Problem statement :: Each line in the data holding "down" should be listed.

Dataset section ::
══════════════════════════════

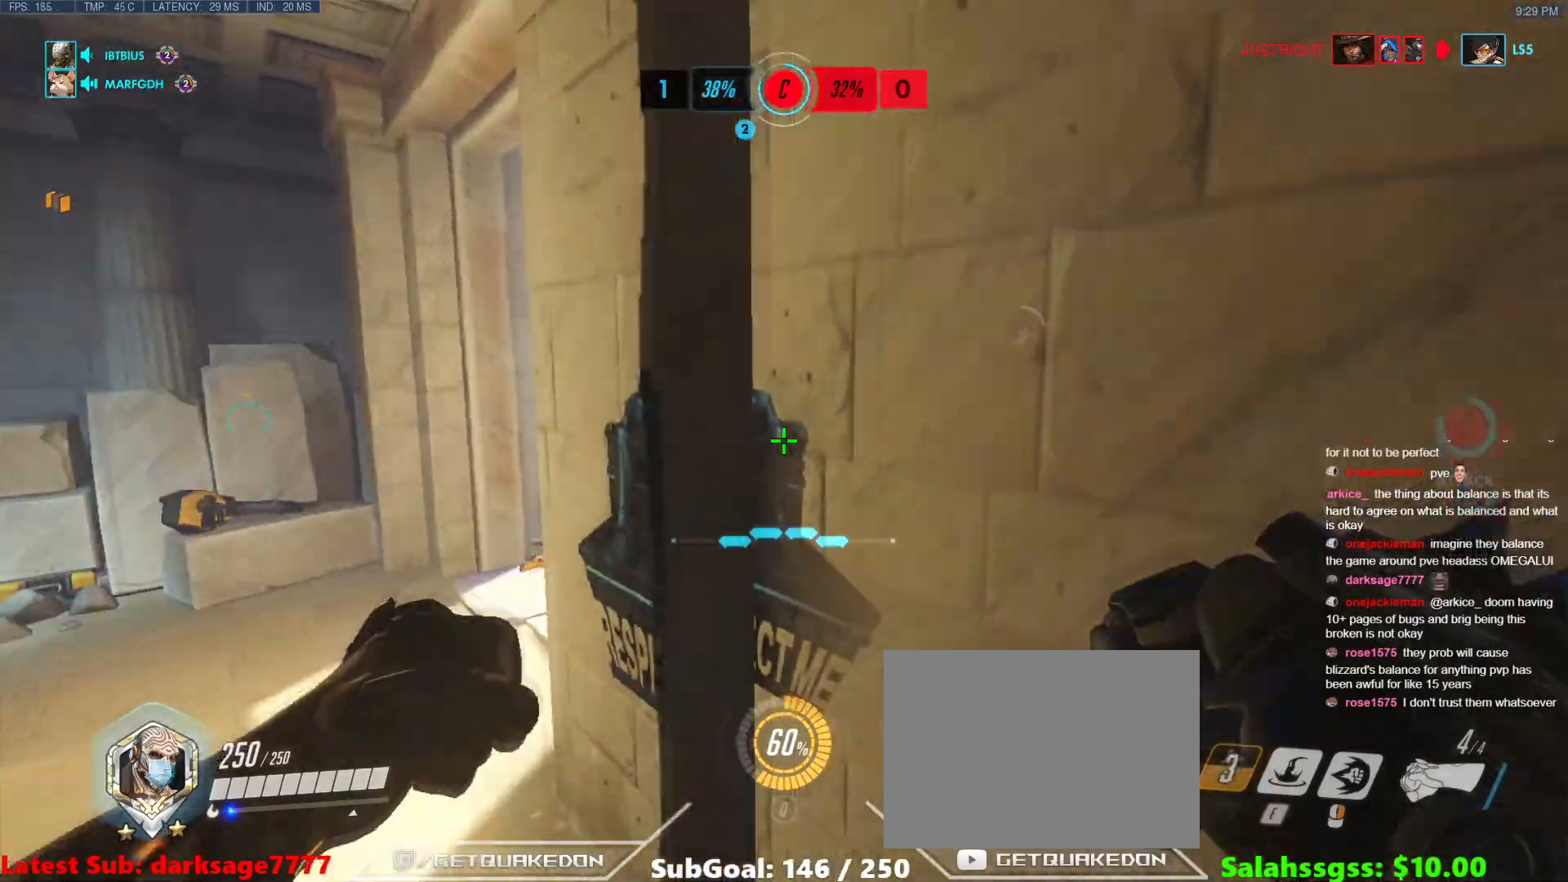
{"keys": ["d", "w"], "events": [[50, "s", "up"], [233, "w", "down"]]}
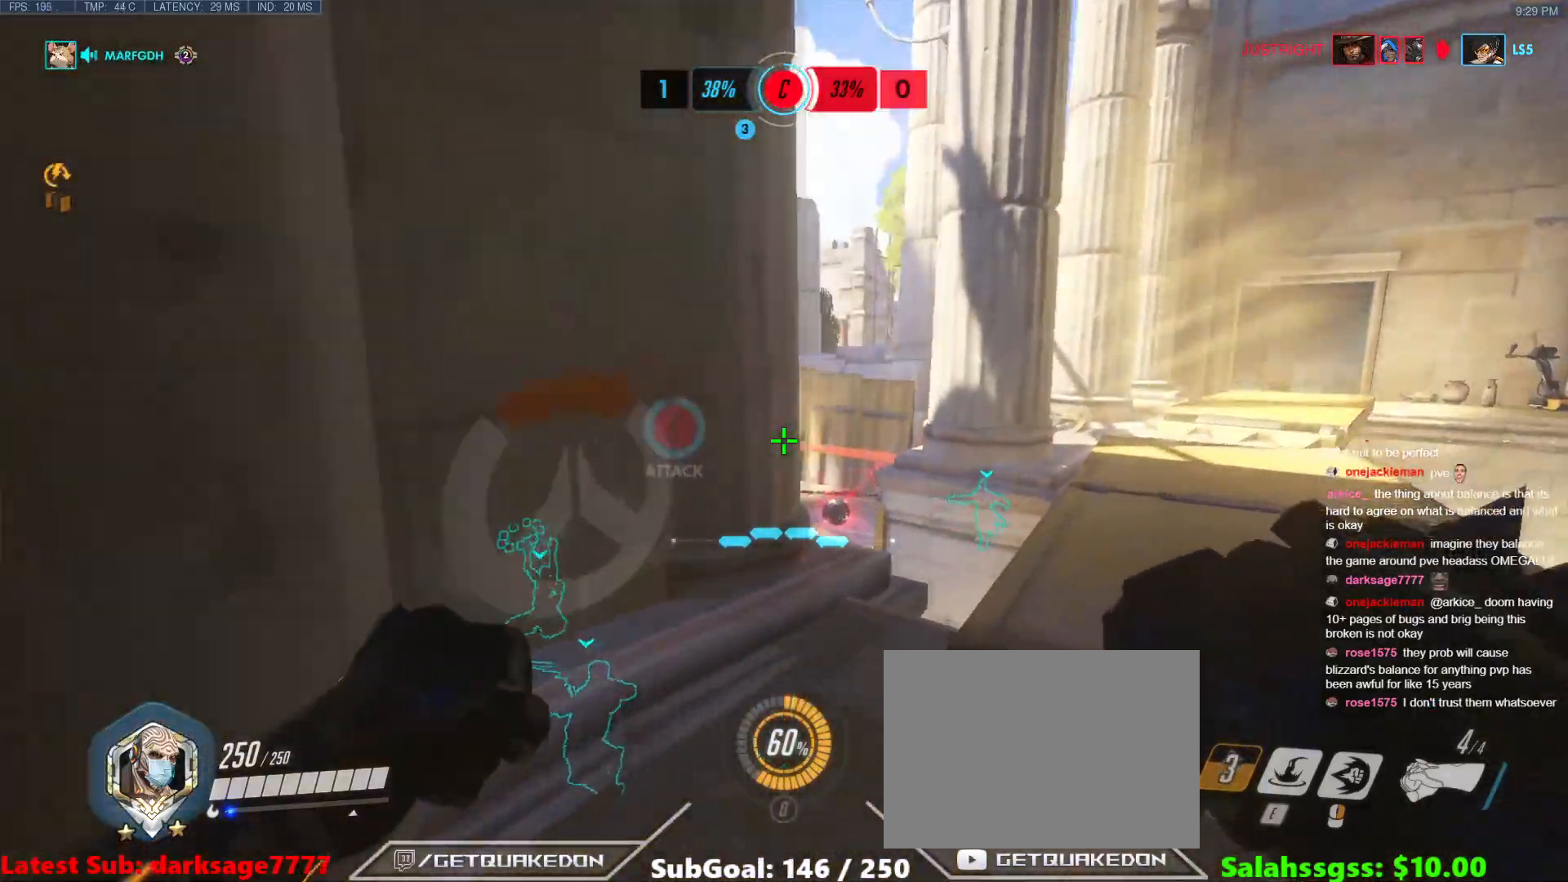
{"keys": ["d"], "events": [[501, "w", "up"]]}
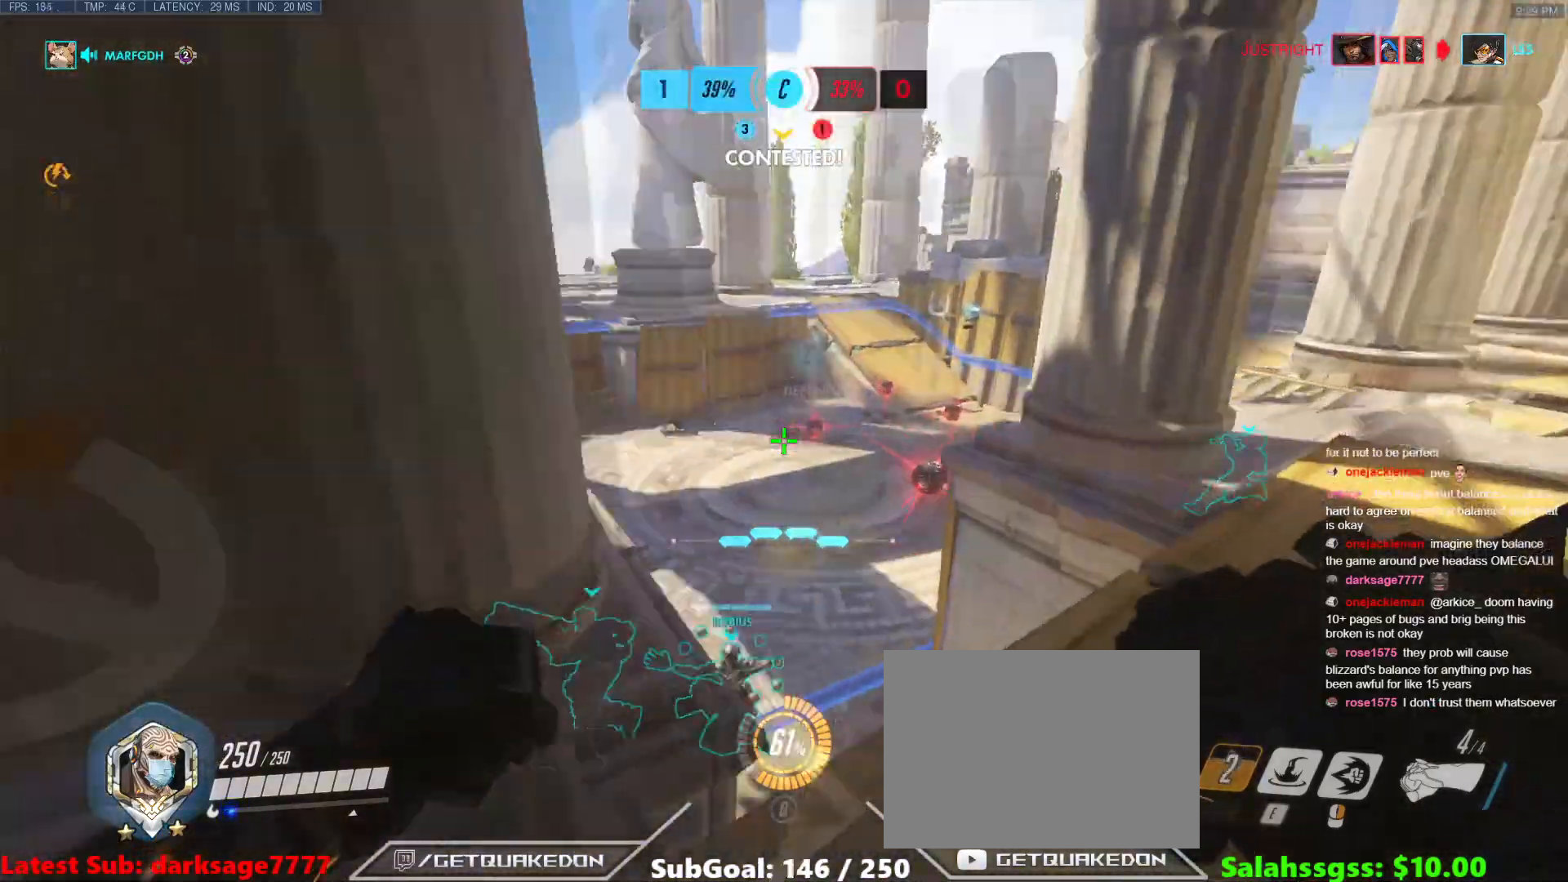
{"keys": ["a", "s"], "events": [[133, "w", "down"], [250, "w", "up"], [450, "a", "down"], [450, "s", "down"], [500, "d", "up"]]}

══════════════════════════════

Exercise result ::
{"keys": ["d", "w"], "events": [[50, "s", "up"], [233, "w", "down"]]}
{"keys": ["a", "s"], "events": [[133, "w", "down"], [250, "w", "up"], [450, "a", "down"], [450, "s", "down"], [500, "d", "up"]]}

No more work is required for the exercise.